:: Passage ::

Interview of WSG Dr. Nick Kahwaji – Albalad Newspaper – 16 December 2011

Click the link below to read the Interview of the WLCU World Secretary General Dr. Nick Kahwaji posted in Albalad Newspaper on 16 December 2011


Original Interview in Arabic


As well as, you can read the English Translation here below:


(By Supreme Education Services)  


Nick Kahwaji           


Longing for my home country is killing me…. And also revives me.



 The longing for his home country is refreshing him and at the same time is making him to suffer.         
He is drinking in a dose of both resistance and hope. The resistance from those days made him a geographic refugee but without planting any roots of belonging in his soul.       
The dream of going back is playing in Nick Kahwaji’s mind.  The dentist has sacrificed perfection in his profession in order to start the social movement on wide world scale to become a Secretary General of WLCU. (World Lebanese Cultural Union).               
It took only a small step of going back to plant the essence of his “ABRA” soil deep into his soul.
From his idol poet Gibran steps he made it his daily dream to follow and from his anger against the war, which destroyed his home, church and village he developed the strength to go back to his first crib which comforted him when he was a baby and welcomed him as a doctor.     
The war didn’t allow him to stay there, he had to leave. But the word return was the only word in his dictionary.



——————————————————————



Q&A




Q:  What is your daily motto?



A:  Work, family and hope.




Q:  Are you at peace with being an expatriate?



A:  It’s a daily struggle.




Q:  Do you fear time?



A:  I wish that day had 30 hours; 24 are not enough.




Q:  Is homesick your friend or enemy?



A:  Homesick is my friend, because it connects me with Lebanon, but at the same time it’s my enemy, because longing for my home country is killing me.

:::
:: Extracted records ::

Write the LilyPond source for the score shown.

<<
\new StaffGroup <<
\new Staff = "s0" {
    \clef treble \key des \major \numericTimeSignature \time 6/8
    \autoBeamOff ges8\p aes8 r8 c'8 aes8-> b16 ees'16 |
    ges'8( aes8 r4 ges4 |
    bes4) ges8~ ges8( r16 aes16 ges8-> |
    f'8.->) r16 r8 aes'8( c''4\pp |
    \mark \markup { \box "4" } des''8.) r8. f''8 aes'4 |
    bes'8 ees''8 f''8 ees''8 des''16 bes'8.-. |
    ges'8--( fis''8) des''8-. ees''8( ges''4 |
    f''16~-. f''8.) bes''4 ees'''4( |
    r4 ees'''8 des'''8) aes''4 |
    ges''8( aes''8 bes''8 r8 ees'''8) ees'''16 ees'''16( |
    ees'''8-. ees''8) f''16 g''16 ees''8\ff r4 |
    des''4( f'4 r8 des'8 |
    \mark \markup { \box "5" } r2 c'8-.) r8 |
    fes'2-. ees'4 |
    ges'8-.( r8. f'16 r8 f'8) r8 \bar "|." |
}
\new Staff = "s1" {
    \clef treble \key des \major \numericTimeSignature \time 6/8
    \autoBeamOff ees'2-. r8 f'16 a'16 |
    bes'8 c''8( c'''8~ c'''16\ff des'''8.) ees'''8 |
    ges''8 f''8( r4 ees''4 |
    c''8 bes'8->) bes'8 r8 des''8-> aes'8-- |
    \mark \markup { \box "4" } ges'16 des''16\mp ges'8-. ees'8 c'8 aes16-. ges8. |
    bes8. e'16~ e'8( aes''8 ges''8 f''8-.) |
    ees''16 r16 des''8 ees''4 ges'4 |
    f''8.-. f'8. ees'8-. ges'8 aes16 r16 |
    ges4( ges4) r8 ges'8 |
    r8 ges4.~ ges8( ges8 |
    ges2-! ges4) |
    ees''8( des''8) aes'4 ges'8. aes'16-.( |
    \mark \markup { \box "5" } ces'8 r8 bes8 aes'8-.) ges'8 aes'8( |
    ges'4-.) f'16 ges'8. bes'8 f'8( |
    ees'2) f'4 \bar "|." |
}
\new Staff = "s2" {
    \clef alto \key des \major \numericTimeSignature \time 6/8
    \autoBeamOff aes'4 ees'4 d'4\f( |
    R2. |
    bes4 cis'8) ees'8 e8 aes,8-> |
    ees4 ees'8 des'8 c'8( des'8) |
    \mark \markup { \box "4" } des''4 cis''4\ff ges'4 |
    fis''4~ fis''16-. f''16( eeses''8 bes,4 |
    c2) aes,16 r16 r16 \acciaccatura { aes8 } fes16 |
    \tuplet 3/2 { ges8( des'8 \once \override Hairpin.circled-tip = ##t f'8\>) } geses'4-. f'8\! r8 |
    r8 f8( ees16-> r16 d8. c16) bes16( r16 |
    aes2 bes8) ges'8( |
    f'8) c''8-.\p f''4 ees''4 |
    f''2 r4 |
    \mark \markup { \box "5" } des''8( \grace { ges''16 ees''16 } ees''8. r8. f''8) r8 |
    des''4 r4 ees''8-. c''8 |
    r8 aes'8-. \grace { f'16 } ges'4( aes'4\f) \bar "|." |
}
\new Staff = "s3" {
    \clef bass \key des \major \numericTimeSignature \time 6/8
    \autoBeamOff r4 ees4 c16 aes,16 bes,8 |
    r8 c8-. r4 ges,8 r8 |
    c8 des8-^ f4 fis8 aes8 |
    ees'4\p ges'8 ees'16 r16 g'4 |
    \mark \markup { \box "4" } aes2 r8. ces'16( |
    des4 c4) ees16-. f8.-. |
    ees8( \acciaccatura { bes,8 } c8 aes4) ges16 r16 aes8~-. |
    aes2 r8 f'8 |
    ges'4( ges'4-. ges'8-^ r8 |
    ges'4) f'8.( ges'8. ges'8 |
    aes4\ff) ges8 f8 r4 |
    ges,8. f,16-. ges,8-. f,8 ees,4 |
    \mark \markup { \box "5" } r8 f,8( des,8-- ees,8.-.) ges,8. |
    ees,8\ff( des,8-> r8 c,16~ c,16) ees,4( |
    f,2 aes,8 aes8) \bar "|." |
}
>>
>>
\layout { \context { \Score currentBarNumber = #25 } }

:::

What you are asked to do: In the interview, change "resistance" to "defiance" and write out the text between "(By Supreme Education Services)" and "Lebanese Cultural Union).", inclusive.

Correct result:
(By Supreme Education Services)  


Nick Kahwaji           


Longing for my home country is killing me…. And also revives me.



 The longing for his home country is refreshing him and at the same time is making him to suffer.         
He is drinking in a dose of both defiance and hope. The defiance from those days made him a geographic refugee but without planting any roots of belonging in his soul.       
The dream of going back is playing in Nick Kahwaji’s mind.  The dentist has sacrificed perfection in his profession in order to start the social movement on wide world scale to become a Secretary General of WLCU. (World Lebanese Cultural Union).